I mindlessly scroll through Facebook, Instagram, Twitter. I see your friends. I think of you.
I kiss and hug and say love you and have a good day to Mike and Iris as they head out the door for school, leaving me alone to get myself together. The house is quiet. I think of you.
Sometimes I get back in bed for a few minutes. I think about how I should go to the gym. In some sort of delusional state back in November, I paid for a yearlong membership and have only gone twice. I don’t want to go to the gym. I scroll through Facebook, Instagram, Twitter again or answer some emails or pay some bills or do some writing. I make breakfast, usually two eggs and Ezekiel toast. Sometimes, I make a Greek yogurt–fruit-nut bowl thing and think about how you once proclaimed that “all white girls like Greek yogurt.”
I shower, stand in my closet, and hate that most of my pants no longer fit. I put something on. I spray some stuff in my hair and scrunch it. I pour my coffee, start the car, turn on a podcast, and drive the eight minutes to work. I turn off the car, linger for a moment, take a deep breath, think of you, and try to prepare myself for the students and the parents and the emails and the lesson plans and the ungraded papers and the letters of recommendation that all wait for me on the other side of the car door. I don’t know how to do it anymore. Or maybe I don’t want to do it anymore. Or maybe I don’t want to do anything anymore. It’s hard to tell what’s real and what’s grief.
The day happens. It takes energy. I mostly want chocolate.
I get back in the car at four o’clock, turn the podcast back on, drive the ten minutes to Iris’s school. I think of you.

* [Given records]:
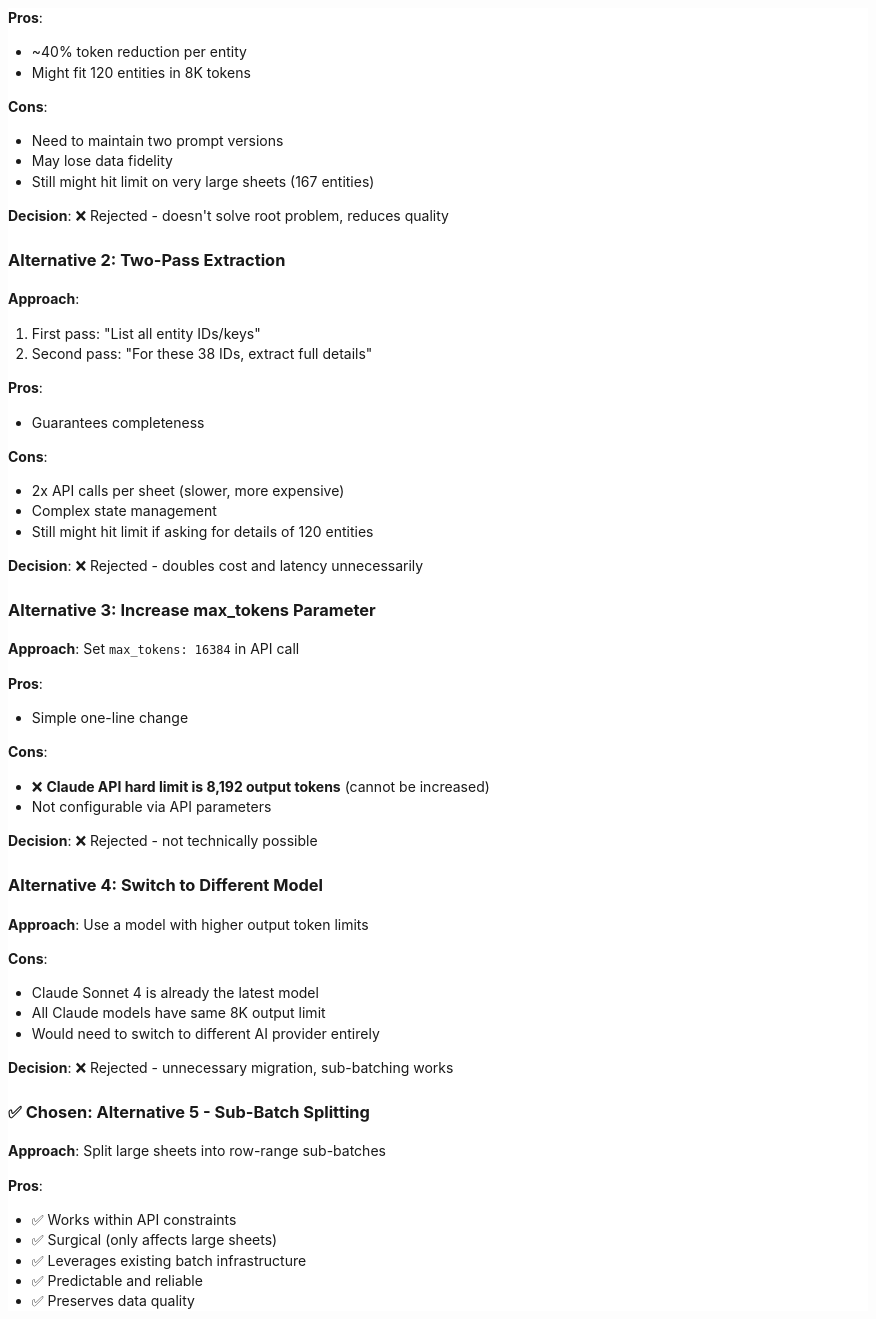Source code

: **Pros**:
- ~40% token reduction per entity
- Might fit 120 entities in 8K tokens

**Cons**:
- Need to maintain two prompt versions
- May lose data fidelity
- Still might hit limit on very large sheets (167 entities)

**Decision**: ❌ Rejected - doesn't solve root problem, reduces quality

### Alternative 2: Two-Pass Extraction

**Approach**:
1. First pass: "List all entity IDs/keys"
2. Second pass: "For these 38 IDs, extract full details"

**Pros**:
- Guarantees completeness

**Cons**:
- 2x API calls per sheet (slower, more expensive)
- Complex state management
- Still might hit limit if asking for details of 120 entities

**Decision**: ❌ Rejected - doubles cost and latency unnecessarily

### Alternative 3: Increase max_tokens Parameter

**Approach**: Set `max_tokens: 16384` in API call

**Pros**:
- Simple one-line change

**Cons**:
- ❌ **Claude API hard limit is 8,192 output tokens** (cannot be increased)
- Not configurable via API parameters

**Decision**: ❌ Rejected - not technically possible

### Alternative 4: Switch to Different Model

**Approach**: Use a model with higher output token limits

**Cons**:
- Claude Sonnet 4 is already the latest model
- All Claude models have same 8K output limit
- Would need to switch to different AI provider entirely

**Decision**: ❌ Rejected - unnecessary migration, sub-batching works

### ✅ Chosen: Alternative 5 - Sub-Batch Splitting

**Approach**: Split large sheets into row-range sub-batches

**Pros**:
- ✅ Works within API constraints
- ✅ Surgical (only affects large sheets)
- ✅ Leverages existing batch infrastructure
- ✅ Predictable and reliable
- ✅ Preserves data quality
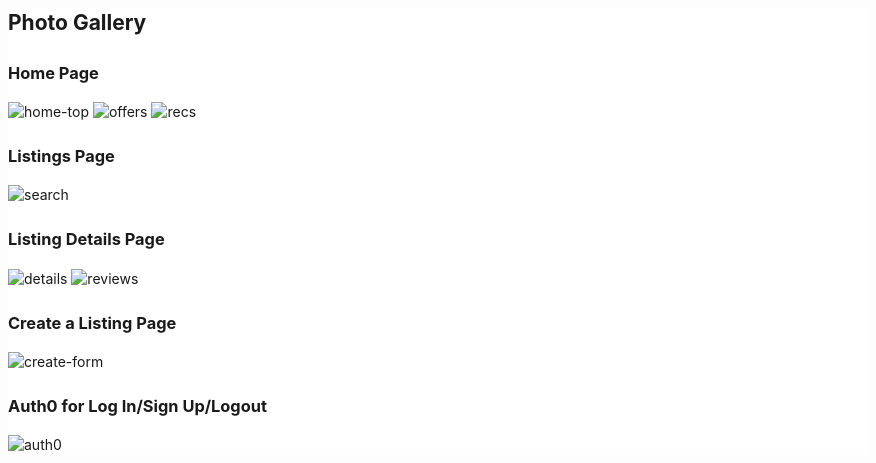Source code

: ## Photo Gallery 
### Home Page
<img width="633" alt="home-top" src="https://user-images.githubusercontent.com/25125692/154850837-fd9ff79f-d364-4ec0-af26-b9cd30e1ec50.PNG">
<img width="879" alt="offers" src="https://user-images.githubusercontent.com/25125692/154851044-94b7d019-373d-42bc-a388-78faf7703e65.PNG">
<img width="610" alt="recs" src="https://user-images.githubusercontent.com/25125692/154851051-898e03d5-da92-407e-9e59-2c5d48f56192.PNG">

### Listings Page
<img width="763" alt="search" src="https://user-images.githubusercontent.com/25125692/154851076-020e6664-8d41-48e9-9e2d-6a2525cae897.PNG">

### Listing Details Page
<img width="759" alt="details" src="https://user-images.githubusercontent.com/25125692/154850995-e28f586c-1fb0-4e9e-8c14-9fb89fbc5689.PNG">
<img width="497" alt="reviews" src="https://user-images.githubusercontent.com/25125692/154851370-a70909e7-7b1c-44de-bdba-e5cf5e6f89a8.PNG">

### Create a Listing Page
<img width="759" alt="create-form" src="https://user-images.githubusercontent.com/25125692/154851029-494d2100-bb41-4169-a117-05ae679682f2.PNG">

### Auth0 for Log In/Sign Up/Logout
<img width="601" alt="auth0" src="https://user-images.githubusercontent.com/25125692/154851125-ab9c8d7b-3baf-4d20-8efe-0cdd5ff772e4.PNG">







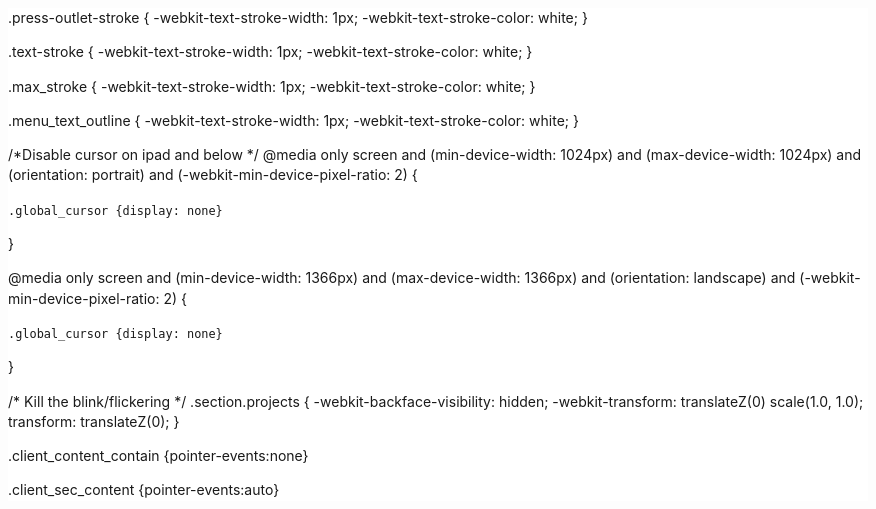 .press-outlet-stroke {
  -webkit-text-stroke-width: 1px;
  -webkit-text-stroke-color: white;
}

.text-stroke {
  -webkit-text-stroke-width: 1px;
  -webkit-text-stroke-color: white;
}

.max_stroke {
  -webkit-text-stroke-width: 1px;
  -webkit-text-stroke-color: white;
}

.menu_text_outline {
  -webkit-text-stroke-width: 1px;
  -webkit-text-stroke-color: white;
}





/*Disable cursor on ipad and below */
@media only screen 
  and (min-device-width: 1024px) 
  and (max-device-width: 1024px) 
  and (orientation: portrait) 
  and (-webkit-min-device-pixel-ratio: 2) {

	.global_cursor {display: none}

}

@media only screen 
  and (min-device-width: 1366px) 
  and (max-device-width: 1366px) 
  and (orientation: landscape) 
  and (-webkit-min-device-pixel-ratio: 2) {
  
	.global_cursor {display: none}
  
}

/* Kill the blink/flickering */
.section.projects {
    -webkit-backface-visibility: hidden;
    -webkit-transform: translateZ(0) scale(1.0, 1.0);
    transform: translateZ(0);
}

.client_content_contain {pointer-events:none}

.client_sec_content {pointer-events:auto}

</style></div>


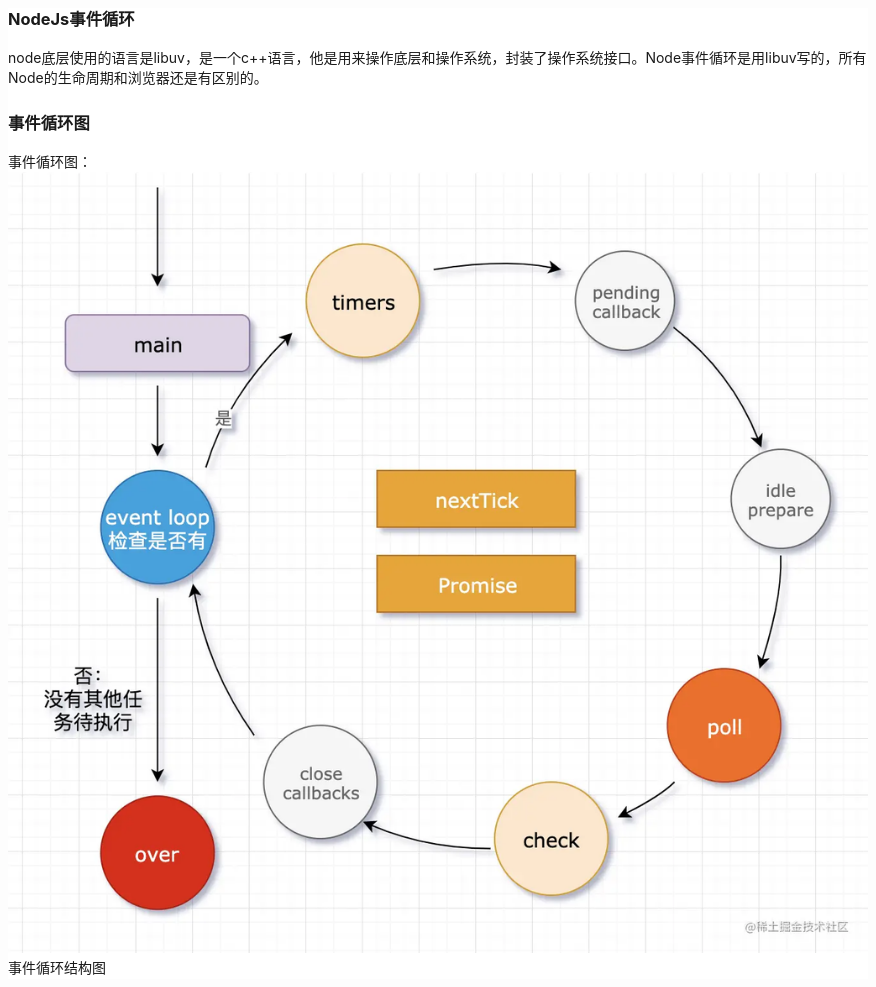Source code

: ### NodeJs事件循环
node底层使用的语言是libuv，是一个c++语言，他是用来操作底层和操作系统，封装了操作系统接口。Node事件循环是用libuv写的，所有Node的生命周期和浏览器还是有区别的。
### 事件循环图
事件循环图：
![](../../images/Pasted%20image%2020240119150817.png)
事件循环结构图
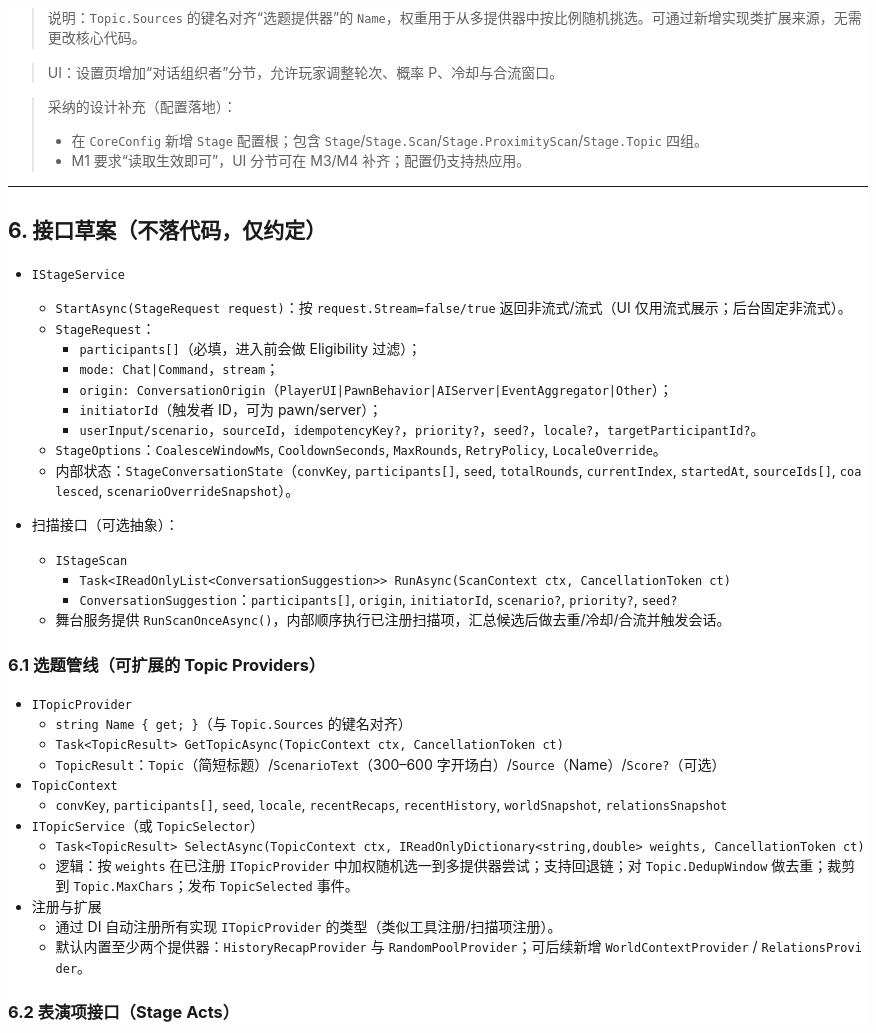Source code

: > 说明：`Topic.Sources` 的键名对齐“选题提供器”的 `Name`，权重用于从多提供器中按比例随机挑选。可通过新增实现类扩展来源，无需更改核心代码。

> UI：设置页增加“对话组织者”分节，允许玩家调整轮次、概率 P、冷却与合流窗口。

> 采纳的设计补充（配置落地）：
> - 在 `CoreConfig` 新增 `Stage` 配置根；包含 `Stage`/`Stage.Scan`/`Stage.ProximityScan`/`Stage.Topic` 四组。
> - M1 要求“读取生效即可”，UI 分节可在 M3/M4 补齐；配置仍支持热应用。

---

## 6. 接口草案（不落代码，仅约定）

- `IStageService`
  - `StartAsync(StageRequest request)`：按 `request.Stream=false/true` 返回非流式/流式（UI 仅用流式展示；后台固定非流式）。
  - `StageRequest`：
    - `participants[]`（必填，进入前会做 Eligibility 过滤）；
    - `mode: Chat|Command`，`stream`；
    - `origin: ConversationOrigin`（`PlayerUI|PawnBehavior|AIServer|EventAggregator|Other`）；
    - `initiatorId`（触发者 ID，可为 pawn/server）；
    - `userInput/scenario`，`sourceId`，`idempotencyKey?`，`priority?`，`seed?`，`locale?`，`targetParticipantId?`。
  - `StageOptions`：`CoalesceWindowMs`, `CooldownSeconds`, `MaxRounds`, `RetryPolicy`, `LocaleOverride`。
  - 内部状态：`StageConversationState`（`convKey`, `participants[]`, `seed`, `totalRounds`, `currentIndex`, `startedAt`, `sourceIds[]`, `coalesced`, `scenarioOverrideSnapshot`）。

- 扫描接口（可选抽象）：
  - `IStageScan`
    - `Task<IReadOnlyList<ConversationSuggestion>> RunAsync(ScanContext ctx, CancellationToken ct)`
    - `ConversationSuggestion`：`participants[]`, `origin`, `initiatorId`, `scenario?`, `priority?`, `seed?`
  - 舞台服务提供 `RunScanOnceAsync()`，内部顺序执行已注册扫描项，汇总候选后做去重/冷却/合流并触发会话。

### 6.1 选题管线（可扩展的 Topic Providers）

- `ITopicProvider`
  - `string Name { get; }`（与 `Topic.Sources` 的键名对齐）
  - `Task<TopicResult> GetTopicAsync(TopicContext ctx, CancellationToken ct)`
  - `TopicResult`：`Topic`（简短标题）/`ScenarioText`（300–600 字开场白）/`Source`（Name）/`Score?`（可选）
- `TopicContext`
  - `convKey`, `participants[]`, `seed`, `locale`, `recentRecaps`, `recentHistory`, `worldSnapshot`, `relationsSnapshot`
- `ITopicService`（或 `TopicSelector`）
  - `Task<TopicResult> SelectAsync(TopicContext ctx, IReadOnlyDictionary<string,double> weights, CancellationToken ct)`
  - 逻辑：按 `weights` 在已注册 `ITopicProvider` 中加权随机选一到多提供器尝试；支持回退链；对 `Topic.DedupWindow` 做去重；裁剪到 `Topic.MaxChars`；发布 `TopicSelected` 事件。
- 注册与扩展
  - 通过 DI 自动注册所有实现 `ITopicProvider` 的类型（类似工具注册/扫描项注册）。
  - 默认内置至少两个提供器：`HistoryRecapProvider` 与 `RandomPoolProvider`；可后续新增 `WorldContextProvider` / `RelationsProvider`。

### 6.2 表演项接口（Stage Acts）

* [Work request 1]: From the grief essay, output the passage that begins at the words containing "I shower, stand" and stops after "school. I think of you.".
* [Work request 2]: Go on with the grief essay in the same first-person voice, starting after its final sentence.
The entries come from a separate source, unrelated to the grief essay.

* [Answer area 1]:
I shower, stand in my closet, and hate that most of my pants no longer fit. I put something on. I spray some stuff in my hair and scrunch it. I pour my coffee, start the car, turn on a podcast, and drive the eight minutes to work. I turn off the car, linger for a moment, take a deep breath, think of you, and try to prepare myself for the students and the parents and the emails and the lesson plans and the ungraded papers and the letters of recommendation that all wait for me on the other side of the car door. I don’t know how to do it anymore. Or maybe I don’t want to do it anymore. Or maybe I don’t want to do anything anymore. It’s hard to tell what’s real and what’s grief.
The day happens. It takes energy. I mostly want chocolate.
I get back in the car at four o’clock, turn the podcast back on, drive the ten minutes to Iris’s school. I think of you.

* [Answer area 2]:
When I walk through her classroom door, Iris smiles with all of her teeth, which have little spaces in between them like her daddy had when he was her age. She runs hard into my arms. It’s a legitimate, daily high. It’s a thing I need to keep doing all of these days. We drive home listening to Toddler Tunes on Pandora and calling out all the red lights and green lights along the way. I think this is impressive. I think everything she does is impressive. I think of you.
We pull into the driveway. Iris insists on climbing into the driver’s seat. “I drive the car!” She orders me to sit in the back seat. “Seat belt on, Mommy!” This is both adorable and maddening. I watch her press every single button in my car ten times in a row and wait for something to break. I think about how I’ll have to drive out to the fucking dealership in the suburbs. Or Mike will do it. Of course, Mike will do it. He does it all. I think of Mike. I think of what a raw deal he’s gotten. I need to be more present in our marriage, I think. I must be the world’s worst wife. Unpleasant. Detached. Disconnected—emotionally and physically. I try to remember the last time we had sex. It’s been so fucking long; I can’t. Please God let him still love me if I ever crawl out of this hole.
Iris continues to play with the hazard lights. I’m impatient and want a snack and eventually peel her out of the car by bribing her with television.
I cobble together some semblance of dinner—pasta, so much pasta—while she pulls at my shirt and gets out her little metal stepladder to “help” and narrates the TV show and sporadically cries about something the dog did.
We sit down around six. I complain to Mike that I can’t eat like this anymore. I long for vegetables but it takes so much work. Iris starts melting down. Depending on the degree of the day’s highs and lows, I can sometimes talk her through her feelings calmly and lovingly, assuring her it’s okay to be mad and sad. I can offer her hugs and give her pots and pans to bang on as an alternative. Other times, my head falls into my hands or onto the table, I grumble and wait for Mike to intervene. On darker days, I lose my patience and walk away from her completely, leaving her alone and screaming for mommy. I hate myself in these moments. I hate myself in lots of moments.
After dinner, we bathe her, make some jokes, play some hide and seek, put on some pajamas, read many books. I think of you. I tell her goodnight, she tells me to go drink apple juice, and Mike puts her to bed.
At this point, I usually collapse into my own bed. Occasionally, I fall asleep. Mostly, Mike and I binge-watch something and tune out the world. I think of you.
I scroll through Facebook, Instagram, Twitter again. I post yet another picture of Iris. I think of you.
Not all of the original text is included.